Powdered sugar to taste. (I used about 1/2 cup. Ron will say that is not enough but I like it that way)
1 T coconut oil
Directions:
Preheat oven to 350 degrees. Grease with coconut oil (or use a cooking spray) a 8 x 8 inch pan.
For Shortbread:- Cream the Crisco and sugars until just light and fluffy. Beat in the vanilla extract. In a separate bowl combine the flours, xanthan gum and salt. Then add flour mixture to sugar mixture. Beat until it resembles a course sand. It should clump together when pressed between your fingers. Press onto the bottom of your greased pan and bake for about 20 minutes, or until pale golden in color.- Remove from oven and place on a wire rack to cool while you make the filling.

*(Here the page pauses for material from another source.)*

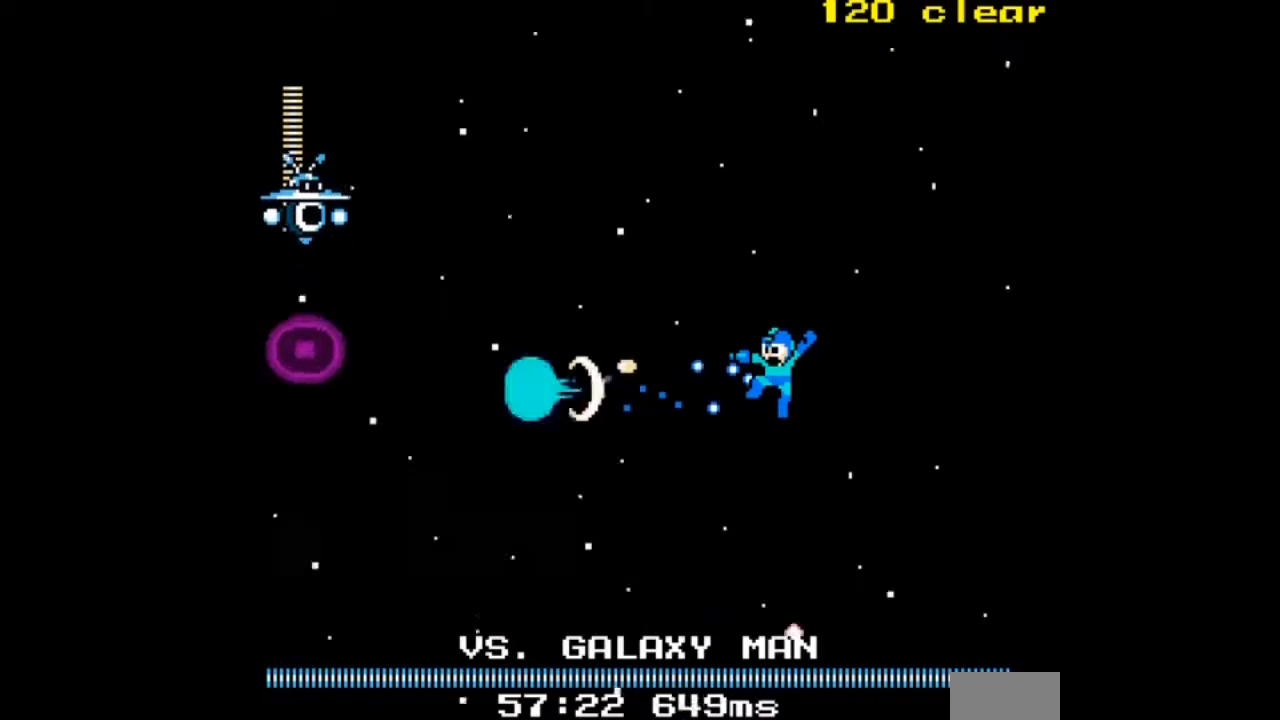
Gameplay with a controller; each line is a JSON object with the inputs held at the frame after it (dt_ms = milliseconds from this image to that frame). "events" lists button and stick changes between this image and that frame as [ms after this image, input, new state], when the widget could be followed in between. Not read: L3 R3.
{"dt_ms": 500, "buttons": ["A"], "events": [[33, "A", "down"], [133, "A", "up"], [200, "A", "down"], [200, "DPAD_UP", "down"], [333, "A", "up"], [400, "A", "down"], [500, "DPAD_UP", "up"]]}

For Caramel Filling:- Add coconut cream and sugar to saute pan. Mix over med high heat. Continue cooking for 20 or 30 minutes until it reduces, thickens and turns light brown. Pour the coconut cream over the shortbread and leave to set.
For Topping: Melt the chocolate and coconut oil in microwave by heating for 30 seconds and then stirring. Repeat this until it is all melted. Once it is melted add the powdered sugar. Pour the melted chocolate evenly over the caramel and leave to set. Keep refrigerated.